** Opening PROVIDED ENTRIES block **

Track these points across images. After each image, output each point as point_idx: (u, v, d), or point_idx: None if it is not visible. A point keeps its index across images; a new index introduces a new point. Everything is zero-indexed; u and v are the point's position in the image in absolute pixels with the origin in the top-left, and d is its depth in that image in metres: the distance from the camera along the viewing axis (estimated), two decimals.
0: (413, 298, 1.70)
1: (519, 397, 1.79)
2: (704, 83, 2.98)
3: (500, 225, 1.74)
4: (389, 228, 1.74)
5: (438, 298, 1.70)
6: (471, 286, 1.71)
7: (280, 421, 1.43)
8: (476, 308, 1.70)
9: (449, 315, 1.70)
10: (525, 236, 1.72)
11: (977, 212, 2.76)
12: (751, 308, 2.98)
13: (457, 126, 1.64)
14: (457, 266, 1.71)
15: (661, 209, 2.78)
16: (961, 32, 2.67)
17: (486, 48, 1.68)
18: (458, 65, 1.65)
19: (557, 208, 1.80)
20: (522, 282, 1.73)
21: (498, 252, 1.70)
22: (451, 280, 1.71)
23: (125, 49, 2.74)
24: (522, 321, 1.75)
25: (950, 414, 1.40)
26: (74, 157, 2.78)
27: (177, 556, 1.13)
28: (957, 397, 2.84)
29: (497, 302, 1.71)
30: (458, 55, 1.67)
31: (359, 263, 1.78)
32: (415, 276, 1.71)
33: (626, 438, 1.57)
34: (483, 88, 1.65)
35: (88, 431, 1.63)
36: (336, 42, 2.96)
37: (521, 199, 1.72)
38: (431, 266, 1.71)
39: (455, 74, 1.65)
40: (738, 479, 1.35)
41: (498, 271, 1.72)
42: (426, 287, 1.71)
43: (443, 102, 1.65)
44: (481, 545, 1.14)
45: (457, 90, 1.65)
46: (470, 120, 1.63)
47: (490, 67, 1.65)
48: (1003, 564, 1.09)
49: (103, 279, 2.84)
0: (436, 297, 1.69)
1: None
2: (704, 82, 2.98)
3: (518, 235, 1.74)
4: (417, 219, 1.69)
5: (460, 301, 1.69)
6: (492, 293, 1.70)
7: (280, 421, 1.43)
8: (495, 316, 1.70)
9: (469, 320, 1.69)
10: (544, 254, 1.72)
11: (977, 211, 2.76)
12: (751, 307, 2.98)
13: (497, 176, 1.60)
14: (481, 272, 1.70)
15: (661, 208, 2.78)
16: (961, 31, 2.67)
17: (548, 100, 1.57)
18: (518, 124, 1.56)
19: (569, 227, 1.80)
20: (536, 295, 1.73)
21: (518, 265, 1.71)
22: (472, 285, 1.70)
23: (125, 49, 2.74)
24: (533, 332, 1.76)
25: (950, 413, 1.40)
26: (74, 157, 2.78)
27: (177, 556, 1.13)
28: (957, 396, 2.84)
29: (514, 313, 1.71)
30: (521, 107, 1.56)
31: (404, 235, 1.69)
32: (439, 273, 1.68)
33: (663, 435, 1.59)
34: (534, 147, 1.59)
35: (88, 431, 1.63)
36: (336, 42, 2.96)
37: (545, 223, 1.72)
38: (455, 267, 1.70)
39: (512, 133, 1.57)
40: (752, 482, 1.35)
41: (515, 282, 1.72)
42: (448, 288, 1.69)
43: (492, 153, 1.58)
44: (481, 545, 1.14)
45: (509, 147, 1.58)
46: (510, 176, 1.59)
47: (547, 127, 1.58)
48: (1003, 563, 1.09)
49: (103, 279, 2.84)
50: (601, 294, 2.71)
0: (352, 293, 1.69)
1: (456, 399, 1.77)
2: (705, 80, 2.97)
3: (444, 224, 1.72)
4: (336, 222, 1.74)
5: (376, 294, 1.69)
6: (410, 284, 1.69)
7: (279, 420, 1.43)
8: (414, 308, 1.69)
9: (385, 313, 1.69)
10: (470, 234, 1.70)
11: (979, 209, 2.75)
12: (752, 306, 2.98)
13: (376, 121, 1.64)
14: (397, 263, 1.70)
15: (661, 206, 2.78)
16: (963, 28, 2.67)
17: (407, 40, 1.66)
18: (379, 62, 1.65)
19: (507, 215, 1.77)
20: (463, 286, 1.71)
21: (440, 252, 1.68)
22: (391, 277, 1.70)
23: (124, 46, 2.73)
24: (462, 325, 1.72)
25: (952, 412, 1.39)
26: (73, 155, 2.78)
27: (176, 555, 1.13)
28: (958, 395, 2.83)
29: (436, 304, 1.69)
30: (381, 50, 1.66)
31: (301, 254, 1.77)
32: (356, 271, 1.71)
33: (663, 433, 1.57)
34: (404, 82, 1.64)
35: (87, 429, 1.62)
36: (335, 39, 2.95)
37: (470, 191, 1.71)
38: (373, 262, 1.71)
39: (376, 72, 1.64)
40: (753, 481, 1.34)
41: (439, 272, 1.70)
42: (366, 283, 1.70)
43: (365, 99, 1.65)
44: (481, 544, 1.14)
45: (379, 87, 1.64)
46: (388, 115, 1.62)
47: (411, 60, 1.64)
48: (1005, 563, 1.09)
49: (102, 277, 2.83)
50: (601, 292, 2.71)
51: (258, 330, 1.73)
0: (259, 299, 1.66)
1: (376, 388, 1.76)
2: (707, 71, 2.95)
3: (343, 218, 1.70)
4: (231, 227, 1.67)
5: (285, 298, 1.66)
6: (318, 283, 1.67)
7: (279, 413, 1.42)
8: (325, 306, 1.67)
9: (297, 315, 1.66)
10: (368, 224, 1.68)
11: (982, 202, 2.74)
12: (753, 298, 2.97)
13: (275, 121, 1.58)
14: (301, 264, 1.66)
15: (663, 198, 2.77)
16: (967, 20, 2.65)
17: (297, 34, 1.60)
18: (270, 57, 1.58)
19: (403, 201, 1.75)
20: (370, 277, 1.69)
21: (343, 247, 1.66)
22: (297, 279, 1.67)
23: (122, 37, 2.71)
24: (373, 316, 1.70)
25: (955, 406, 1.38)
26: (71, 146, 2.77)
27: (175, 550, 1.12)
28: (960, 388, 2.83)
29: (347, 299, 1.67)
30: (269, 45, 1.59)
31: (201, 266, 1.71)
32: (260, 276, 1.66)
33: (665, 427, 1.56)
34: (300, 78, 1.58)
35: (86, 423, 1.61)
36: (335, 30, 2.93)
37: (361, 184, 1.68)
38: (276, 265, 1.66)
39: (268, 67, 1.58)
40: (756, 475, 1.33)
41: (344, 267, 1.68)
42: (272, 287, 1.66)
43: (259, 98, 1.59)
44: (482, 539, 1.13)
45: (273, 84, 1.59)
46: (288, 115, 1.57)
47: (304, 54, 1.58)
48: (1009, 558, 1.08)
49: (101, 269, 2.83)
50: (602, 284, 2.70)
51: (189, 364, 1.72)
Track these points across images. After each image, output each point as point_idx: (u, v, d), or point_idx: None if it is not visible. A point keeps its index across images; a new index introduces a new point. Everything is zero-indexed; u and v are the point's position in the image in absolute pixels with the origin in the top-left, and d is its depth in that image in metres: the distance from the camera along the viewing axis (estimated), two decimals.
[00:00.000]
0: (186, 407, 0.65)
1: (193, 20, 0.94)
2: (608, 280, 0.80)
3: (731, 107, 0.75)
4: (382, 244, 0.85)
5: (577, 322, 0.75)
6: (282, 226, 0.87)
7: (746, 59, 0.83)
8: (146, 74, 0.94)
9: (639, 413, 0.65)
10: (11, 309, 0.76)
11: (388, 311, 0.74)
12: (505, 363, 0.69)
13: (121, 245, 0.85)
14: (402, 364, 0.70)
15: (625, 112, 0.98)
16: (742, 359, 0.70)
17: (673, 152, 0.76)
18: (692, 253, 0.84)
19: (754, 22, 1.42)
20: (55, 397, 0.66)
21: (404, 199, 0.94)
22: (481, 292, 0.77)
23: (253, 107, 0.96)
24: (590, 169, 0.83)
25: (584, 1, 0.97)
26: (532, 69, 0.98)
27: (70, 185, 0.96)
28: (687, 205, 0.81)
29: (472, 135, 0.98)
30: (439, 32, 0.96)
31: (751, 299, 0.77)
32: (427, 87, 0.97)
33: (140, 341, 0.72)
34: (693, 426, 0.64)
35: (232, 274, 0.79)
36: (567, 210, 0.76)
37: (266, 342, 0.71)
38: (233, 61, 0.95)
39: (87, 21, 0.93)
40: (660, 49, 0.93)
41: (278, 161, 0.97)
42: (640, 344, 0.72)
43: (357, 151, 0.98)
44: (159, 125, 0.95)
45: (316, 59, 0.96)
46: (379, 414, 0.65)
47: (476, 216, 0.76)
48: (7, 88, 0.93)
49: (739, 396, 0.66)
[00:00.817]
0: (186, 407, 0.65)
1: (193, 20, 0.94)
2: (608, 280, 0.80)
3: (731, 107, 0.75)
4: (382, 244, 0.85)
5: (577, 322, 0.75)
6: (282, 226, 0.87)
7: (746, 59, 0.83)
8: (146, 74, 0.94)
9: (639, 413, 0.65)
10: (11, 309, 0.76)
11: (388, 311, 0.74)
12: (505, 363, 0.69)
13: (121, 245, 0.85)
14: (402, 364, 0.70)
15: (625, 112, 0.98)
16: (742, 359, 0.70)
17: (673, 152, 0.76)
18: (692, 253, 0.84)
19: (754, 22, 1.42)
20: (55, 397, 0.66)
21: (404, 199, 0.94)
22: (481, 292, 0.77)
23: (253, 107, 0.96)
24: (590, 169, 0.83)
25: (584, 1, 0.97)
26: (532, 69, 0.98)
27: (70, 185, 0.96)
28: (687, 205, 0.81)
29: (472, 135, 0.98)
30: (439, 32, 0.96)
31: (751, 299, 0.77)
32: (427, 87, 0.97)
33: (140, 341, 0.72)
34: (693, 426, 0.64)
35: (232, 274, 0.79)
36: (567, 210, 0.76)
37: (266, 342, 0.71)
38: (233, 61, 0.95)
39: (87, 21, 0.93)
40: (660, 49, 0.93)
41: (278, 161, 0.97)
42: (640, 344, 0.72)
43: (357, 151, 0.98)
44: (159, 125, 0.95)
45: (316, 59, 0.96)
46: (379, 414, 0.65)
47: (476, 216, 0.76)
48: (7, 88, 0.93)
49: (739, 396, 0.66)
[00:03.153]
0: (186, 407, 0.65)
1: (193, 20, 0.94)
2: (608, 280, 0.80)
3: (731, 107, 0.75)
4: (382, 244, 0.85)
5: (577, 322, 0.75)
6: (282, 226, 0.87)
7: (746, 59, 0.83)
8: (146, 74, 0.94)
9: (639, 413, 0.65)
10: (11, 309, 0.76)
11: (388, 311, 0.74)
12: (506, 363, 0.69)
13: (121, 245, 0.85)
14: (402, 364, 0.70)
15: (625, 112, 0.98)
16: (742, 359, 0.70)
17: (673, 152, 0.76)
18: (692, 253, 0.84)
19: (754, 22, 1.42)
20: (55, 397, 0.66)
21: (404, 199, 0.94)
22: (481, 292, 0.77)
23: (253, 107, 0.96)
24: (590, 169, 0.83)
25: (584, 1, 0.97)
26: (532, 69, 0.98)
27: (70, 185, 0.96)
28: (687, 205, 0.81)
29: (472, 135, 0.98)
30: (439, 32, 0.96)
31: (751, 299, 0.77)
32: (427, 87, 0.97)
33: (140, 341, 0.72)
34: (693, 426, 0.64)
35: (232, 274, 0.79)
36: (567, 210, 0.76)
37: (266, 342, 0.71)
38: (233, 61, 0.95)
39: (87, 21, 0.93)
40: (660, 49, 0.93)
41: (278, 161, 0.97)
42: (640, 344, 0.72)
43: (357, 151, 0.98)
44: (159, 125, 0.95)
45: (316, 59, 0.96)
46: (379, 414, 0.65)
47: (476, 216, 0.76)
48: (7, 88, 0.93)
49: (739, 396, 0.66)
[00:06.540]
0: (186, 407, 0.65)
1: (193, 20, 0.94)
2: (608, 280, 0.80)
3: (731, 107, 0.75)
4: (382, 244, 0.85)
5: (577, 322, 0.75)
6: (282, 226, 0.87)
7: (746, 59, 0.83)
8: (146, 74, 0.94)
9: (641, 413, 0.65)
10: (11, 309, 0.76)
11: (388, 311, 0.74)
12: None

** Closing PROVIDED ENTRIES block **

▸ WORK ITEM
I'd like an exact copy of the lines above, from the very first one through the line that contains "48: (1003, 564, 1.09)", with nothing else added.

▸ SOLUTION TO THIS TASK
Track these points across images. After each image, output each point as point_idx: (u, v, d), or point_idx: None if it is not visible. A point keeps its index across images; a new index introduces a new point. Everything is zero-indexed; u and v are the point's position in the image in absolute pixels with the origin in the top-left, and d is its depth in that image in metres: the distance from the camera along the viewing axis (estimated), two decimals.
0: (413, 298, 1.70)
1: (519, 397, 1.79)
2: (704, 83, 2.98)
3: (500, 225, 1.74)
4: (389, 228, 1.74)
5: (438, 298, 1.70)
6: (471, 286, 1.71)
7: (280, 421, 1.43)
8: (476, 308, 1.70)
9: (449, 315, 1.70)
10: (525, 236, 1.72)
11: (977, 212, 2.76)
12: (751, 308, 2.98)
13: (457, 126, 1.64)
14: (457, 266, 1.71)
15: (661, 209, 2.78)
16: (961, 32, 2.67)
17: (486, 48, 1.68)
18: (458, 65, 1.65)
19: (557, 208, 1.80)
20: (522, 282, 1.73)
21: (498, 252, 1.70)
22: (451, 280, 1.71)
23: (125, 49, 2.74)
24: (522, 321, 1.75)
25: (950, 414, 1.40)
26: (74, 157, 2.78)
27: (177, 556, 1.13)
28: (957, 397, 2.84)
29: (497, 302, 1.71)
30: (458, 55, 1.67)
31: (359, 263, 1.78)
32: (415, 276, 1.71)
33: (626, 438, 1.57)
34: (483, 88, 1.65)
35: (88, 431, 1.63)
36: (336, 42, 2.96)
37: (521, 199, 1.72)
38: (431, 266, 1.71)
39: (455, 74, 1.65)
40: (738, 479, 1.35)
41: (498, 271, 1.72)
42: (426, 287, 1.71)
43: (443, 102, 1.65)
44: (481, 545, 1.14)
45: (457, 90, 1.65)
46: (470, 120, 1.63)
47: (490, 67, 1.65)
48: (1003, 564, 1.09)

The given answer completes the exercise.